Home Cancer News Trump to Cut Budget for National Cancer Institute in 2020

Trump to Cut Budget for National Cancer Institute in 2020


The proposal for the 2020 Budget Plan includes many losses for health programs and services. Perhaps the most devastating is a decrease in funding for the National Cancer Institute (NCI). 

The “Budget For a Better America” is $ 4.7 billion. An amount of $291 million is for a new initiative to end the HIV epidemic in the United States. It’s also designated for childhood cancer, as Trump promoted in his February State of the Union address.

Advocates say these “wins” will cause Medicare and Medicaid cuts. 

“During the past four years, Congress has prioritized medical research because of the extraordinary number of scientific opportunities that now exist to save the lives of cancer patients and improve the quality of their lives, clearly, this is not the time to be cutting the lifesaving research that the National Institutes of Health and the National Cancer Institute so effectively support,” said Elizabeth Jaffee, president of the American Association for Cancer Research. 

The National Cancer Institute would get the largest decrease in budget: a $897 million reduction. The National Institutes of Health would get a 12% reduction. The National Institutes of Allergy and Infectious Diseases would get the second largest cut: $769 million. The National Genome Research Institute would lose $80 million. The Center for Disease Control and Prevention would lose $35 million from it’s cancer screening and prevention programs. The National Institutes of Health would get a 12% reduction in funding, putting them down at $34 billion. 

Trump suggested that $50 million will be allotted for the childhood cancer initiative. This will help to kickstart research on pediatric cancer and ideally new treatments.

The budget proposal also states a cut in Medicare by $845 billion, some of which would come from efforts to keep the costs of prescription drugs down.

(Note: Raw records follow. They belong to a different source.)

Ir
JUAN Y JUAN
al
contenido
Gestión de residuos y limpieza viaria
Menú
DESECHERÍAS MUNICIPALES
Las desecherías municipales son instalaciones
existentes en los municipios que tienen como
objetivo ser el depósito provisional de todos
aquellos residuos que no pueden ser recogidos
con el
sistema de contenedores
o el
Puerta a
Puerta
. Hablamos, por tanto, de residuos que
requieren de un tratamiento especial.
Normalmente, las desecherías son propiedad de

The budget also includes a cap on out-of-pocket cost for elderly patients. Funding for the Affordable Care Act’s Medicaid expansion provision will also be decreased. This means states will be able to administer their own programs and work requirements.

“We strongly oppose the White House budget proposal for Fiscal Year 2020, which would stall our nation’s progress against cancer and impede access to needed care for the millions of Americans dealing with cancer, we also urged policymakers to preserve and enhance access to high-quality cancer care for all Americans by rejecting the proposed changes to Medicaid and Medicare,” said Monica Bertagnolli, the president of American Society of Clinical Oncology.